Many years ago, a little girl got that opportunity and she turned out to be a great role model at John Folks Middle School.
That girl is now Mrs. Lizeth Sampayo.
After 19 years of teaching, she was nominated by Northside ISD for the 2018 KENS 5 Credit Human EXCEL Award and a $1,000 surprise!
Growing up, Sampayo was part of a big family, one of six children. She says getting that one on one attention was sometimes a challenge.
“My dad was bilingual and my mom is from Mexico so she was an immigrant. At home it was a lot of speaking in Spanish,” Sampayo said.
Learning English was difficult, Sampayo recalls. School was a constant struggle.
“When all my friends went to third grade, I was still in second grade,” Sampayo added, “my parents from a humble background, they didn’t question the school.”
But one of her teachers saw something in Sampayo and wanted to give her a chance.
“I remember Mrs.
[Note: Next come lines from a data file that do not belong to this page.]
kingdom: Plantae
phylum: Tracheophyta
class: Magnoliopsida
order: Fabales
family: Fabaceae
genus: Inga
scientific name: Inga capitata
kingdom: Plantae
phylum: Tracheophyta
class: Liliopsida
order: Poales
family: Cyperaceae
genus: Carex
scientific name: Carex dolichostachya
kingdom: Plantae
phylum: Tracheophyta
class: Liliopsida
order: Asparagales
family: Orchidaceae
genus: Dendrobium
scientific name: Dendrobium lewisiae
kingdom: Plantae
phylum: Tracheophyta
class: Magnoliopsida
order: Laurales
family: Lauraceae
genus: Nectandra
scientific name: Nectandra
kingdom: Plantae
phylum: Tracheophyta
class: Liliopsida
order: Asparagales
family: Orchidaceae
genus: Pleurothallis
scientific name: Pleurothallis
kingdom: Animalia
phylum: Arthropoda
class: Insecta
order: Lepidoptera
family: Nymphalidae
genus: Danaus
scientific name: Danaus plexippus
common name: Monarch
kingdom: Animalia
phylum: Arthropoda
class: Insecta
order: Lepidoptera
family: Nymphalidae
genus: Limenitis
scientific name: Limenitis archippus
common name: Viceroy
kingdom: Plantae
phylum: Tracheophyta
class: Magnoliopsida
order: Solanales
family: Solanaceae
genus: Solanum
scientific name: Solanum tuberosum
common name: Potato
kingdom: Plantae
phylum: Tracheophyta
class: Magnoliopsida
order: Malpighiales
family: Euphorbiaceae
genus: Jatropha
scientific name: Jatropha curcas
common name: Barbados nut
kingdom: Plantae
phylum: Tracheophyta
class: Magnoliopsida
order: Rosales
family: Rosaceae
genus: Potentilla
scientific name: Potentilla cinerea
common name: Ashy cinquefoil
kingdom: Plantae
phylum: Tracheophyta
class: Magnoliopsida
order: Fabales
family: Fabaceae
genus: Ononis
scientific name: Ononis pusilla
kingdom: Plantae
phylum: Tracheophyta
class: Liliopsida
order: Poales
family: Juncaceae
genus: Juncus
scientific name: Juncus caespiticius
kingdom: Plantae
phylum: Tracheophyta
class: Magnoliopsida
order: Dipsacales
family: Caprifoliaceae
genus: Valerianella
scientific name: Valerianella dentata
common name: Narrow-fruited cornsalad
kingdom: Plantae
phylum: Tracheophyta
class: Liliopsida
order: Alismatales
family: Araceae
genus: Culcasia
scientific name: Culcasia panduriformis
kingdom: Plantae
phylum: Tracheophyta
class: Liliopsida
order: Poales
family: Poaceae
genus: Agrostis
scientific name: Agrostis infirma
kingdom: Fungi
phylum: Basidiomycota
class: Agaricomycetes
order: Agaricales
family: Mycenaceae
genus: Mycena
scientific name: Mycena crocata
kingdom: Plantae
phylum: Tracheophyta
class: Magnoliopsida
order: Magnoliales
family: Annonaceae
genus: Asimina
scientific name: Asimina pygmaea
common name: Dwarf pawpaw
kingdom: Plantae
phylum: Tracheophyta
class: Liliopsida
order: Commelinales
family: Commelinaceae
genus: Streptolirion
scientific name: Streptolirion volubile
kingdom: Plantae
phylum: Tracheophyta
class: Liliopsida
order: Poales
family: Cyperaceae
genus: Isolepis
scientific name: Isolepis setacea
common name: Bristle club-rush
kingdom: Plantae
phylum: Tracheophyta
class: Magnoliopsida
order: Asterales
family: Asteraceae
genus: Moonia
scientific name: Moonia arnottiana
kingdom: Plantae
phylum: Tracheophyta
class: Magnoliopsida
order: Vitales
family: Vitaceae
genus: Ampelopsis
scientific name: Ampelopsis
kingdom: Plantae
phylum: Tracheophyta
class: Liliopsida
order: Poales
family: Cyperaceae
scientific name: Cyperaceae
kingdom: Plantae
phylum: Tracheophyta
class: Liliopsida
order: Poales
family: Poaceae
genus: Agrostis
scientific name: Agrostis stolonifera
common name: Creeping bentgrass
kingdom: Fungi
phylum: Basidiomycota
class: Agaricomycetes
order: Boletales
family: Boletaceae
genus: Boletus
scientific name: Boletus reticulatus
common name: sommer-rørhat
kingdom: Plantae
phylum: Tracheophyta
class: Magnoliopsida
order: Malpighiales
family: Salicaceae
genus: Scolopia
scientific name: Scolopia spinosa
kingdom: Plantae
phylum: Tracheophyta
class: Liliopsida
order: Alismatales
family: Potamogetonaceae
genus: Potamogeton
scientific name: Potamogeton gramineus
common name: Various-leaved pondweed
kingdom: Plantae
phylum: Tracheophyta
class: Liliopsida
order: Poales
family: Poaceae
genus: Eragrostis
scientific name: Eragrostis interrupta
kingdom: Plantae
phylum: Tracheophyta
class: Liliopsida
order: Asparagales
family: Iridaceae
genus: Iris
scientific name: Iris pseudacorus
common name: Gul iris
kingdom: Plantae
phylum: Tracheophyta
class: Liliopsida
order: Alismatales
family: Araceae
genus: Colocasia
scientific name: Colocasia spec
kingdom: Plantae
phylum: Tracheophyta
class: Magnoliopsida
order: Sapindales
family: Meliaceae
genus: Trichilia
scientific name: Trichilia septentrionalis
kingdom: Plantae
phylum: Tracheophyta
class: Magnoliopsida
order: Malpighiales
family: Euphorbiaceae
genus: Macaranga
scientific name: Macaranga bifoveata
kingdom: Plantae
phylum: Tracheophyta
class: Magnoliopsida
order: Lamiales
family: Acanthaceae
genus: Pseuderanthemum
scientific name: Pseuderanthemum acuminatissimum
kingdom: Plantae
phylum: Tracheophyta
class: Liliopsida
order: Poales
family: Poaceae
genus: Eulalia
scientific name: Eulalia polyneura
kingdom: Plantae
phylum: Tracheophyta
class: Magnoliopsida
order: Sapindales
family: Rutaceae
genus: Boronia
Robertson, she stood up for me and said this little girl deserves a chance, it’s not fair she’s retained. They decided to give me the state exams for third grade and if I did well they would pass me to fourth, so I skipped third because of a teacher advocating for me,” Sampayo said.
Since then, she’s vowed to stand up for other kids.
“It affects me to this day. When someone believes in you and is willing to go bat for you. It does something to you, you feel I’m worthy.” Sampayo said.
Not only did Sampayo go on to become an educator… she now teaches English Language Arts and English as a second language.
Her students say she’s the reason they’re enjoying school.
“She made me better,” Seventh grader Ashton Lilly said.
Sampayo’s dedication never stops. She’s the first at her school to live stream tutoring sessions from home, for kids who can’t make in-school tutoring.
NISD 2018 Credit Human Excel Award goes to Lizeth Sampayo
Now she’s teaching other teachers to do the same.
“It broke down barriers and feeling like they knew a little bit more,” Sampayo said.
Twelve-year-old Aeden Mitchell says his grades have dramatically improved. He went from struggling in class to becoming an “A” student.
Sampayo says it’s what she loves most about teaching, watching students like Aeden get better at school because they’re given a chance, just like she once was.
“As difficult as it is to be now a days with the costs and the salaries,” Sampayo said, “It is an amazing profession and you do have the opportunity to touch the lives of so many. It is an honor to be a teacher.”